Parts of it are. The kernel is derived from a Mach microkernel (an experimental kernel in the 80s, which was theoretically supposed to allow different OS personalities to coexist in the same system, sharing resources; macOS’ Darwin/XNU kernel doesn’t implement this capability in full, but you do get the Mach Ports interprocess communication mechanism, and a BSD UNIX personality permanently attached).
Yes, and the FreeBSD kernel is also derived from it, but they both formed out of that. One to form NeXT mach and the other Net, which forked to NetBSD and FreeBSD. But macOS Mach isn't derived from the FreeBSD fork.
It's also the only desktop OS that's actually Unix. MacOS gets official Unix certification with every major release. All other "Unixy" OSes are just "Unix-like".
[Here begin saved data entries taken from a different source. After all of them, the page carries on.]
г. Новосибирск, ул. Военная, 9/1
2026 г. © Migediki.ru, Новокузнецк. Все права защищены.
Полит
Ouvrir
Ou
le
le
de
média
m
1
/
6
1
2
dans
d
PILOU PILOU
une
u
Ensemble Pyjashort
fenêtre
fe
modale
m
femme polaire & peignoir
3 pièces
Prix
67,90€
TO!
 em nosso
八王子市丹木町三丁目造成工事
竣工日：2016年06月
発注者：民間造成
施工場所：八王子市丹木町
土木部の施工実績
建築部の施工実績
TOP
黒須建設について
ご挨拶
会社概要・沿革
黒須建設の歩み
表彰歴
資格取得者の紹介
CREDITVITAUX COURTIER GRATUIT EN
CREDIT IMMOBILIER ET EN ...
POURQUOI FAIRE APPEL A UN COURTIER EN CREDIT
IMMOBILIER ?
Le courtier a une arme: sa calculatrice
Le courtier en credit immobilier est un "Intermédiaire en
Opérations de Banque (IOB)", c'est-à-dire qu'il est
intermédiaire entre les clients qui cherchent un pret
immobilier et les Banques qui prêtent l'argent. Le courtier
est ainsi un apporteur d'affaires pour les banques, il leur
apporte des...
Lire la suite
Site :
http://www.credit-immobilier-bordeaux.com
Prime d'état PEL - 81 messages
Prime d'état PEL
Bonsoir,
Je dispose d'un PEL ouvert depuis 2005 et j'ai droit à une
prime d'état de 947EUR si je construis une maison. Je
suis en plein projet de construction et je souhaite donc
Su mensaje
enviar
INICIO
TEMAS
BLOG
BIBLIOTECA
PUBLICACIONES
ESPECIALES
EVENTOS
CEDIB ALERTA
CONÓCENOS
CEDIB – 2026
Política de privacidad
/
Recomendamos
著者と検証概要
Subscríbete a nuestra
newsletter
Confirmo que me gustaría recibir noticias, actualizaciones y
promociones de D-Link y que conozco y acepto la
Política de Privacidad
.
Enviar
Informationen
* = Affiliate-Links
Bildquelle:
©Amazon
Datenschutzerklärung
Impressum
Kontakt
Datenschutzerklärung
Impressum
Really? They might use some GNU programs, but I'm sure the default user land for OpenBSD is all theirs. Just because you know cp etc. as GNU utils doesn't mean the BSDs use the same ones. They are just part of the operating system. https://github.com/dcantrell/bsdutils tried to collect various BSD implementations for example
The "coreutils" that macos uses by default are all older shitter bsd versions. I discovered this when half of my scripts and commands didnt work properly.
Silly me thought I could just bring my cash scripts over and not have any major issues (I'm not doing anything crazy). But even something as simple as grep didn't work right because it could recursively search directories in the old bad version Mac comes with.
All of the gnu versions are much better and you can install them with homebrew.
People used to care a lot. The GNU utils absorbed everything all the old Unix vendors did. This made them comparatively heafty back when a high end workstations might have had 64MB of RAM.
Now that Chrome takes up gigabytes per tab, nobody cares except a few old Unix curmudgeons.